Cummins downgraded its 2016 revenue outlook to down 8%-10% from down 5%-9% last quarter, as demand from both on-highway and off-highway markets deteriorated. As a leading engine maker, Cummins' fortunes depend a great deal on the health of the North American trucking industry.

Unfortunately, the trucking markets are going through a rough patch right now: Class 8 (key heavy-duty truck segment) truck orders in North America declined 20% sequentially and almost 58% year over year in July. Cummins' key truck customer PACCAR also lowered the upper end of its 2016 guidance for industry Class 8 truck sales in the second quarter. With spending in the mining and oil and gas industries showing no signs of a revival, Cummins' off-highway business is having an equally hard time.
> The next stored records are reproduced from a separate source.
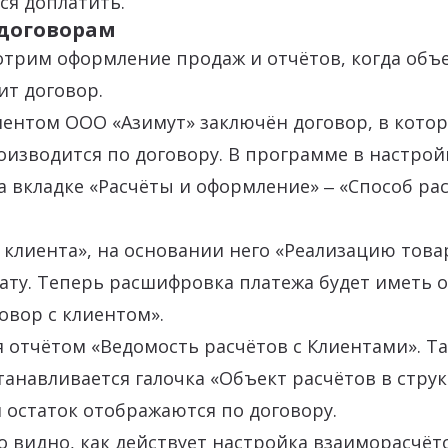
ся доплатить.
 договорам
отрим оформление продаж и отчётов, когда объ
ит договор.
лиентом ООО «Азимут» заключён договор, в котор
оизводится по договору. В программе в настрой
а вкладке «Расчёты и оформление» ‒ «Способ ра
 клиента», на основании него «Реализацию товар
ату. Теперь расшифровка платежа будет иметь 
овор с клиентом».
 отчётом «Ведомость расчётов с Клиентами». Та
танавливается галочка «Объект расчётов в струк
 остаток отображаются по договору.
о видно, как действует настройка взаиморасчёто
If that isn't worrisome enough, increased competition appears to be eating into Cummins' market share. While PACCAR is already making headway with its in-house engines, Volkswagen's impending acquisition of a 17% stake in Navistar International could also hit Cummins as Volkswagen engines make their way into Navistar trucks.
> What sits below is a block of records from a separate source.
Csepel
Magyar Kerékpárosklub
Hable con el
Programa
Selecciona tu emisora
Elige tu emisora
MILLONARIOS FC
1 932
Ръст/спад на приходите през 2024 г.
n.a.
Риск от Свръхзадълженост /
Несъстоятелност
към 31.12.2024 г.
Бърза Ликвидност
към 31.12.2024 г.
There's no denying that Cummins is doing a great job controlling costs, but the threats to its growth appear to be greater than its opportunities right now. With analysts expecting Cummins' earnings to grow low mid-single-digit percentages in the next five years, the stock might come under pressure going forward.
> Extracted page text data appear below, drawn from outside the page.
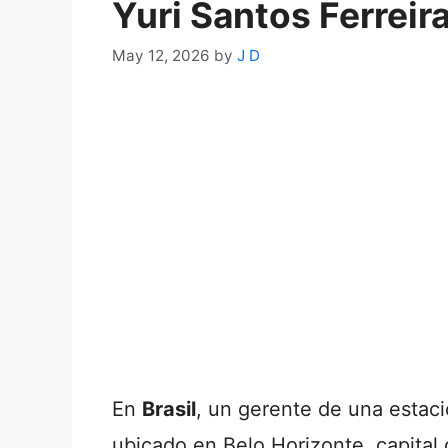
Yuri Santos Ferreir
May 12, 2026
by
J D
En
Brasil
, un gerente de una estaci
ubicado en Belo Horizonte, capital 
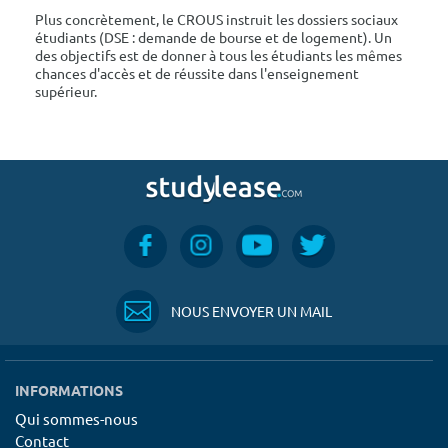
Plus concrètement, le CROUS instruit les dossiers sociaux
étudiants (DSE : demande de bourse et de logement). Un
des objectifs est de donner à tous les étudiants les mêmes
chances d'accès et de réussite dans l'enseignement
supérieur.
NOUS ENVOYER UN MAIL
INFORMATIONS
Qui sommes-nous
Contact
A good company just got better

Daniel Miller: I'm on the fence with my reasoning behind picking Ritchie Bros. Auctioneers (RBA 0.18%). That's because, here at The Motley Fool, we encourage you to buy wonderful businesses and hold on for long periods of time. So, if you were to buy Ritchie Bros. right now, I wouldn't blame you. But because of recent events, I do suggest you wait for a dip or market pullback.

RBA Chart

RBA data by YCharts.

RBA's stock has risen over the last five years despite the overall market downturn in the months prior to 2016 as well as a plunge after the company reported disappointing quarterly results in early August. The large recent uptick was due to the announcement that RBA would be acquiring IronPlanet in a deal worth $759 million, which sent its stock price soaring 23% the day it was announced.

The stock price spike was warranted, in my opinion, because it seems to be a great acquisition that will only add to RBA's network effect. RBA operates in a highly fragmented industrial auction industry, and its size makes it attractive to customers looking to sell their products quickly and at good prices. Because of RBA's attractiveness to sellers, it lures the largest buyer base in the world to its auctions -- a virtuous cycle, if you will.

That network effect has only improved with the acquisition of IronPlanet because the latter gives RBA a foothold in different business segments such as government and private label dealer auctions. Further, IronPlanet made its name in pure online auctions, which is one development that RBA was focused on in recent times. With the acquisition, it now has a solid path and experience to dominating the new frontier of online auctions, as well as its historical live auctions.

If you wanted to buy RBA today because it's a solid business, that's certainly understandable. But with synergies yet to be created and a new acquisition to fold in, on top of the significant jump in stock price, I would advise letting the dust settle and waiting for a potential market pullback to open a position.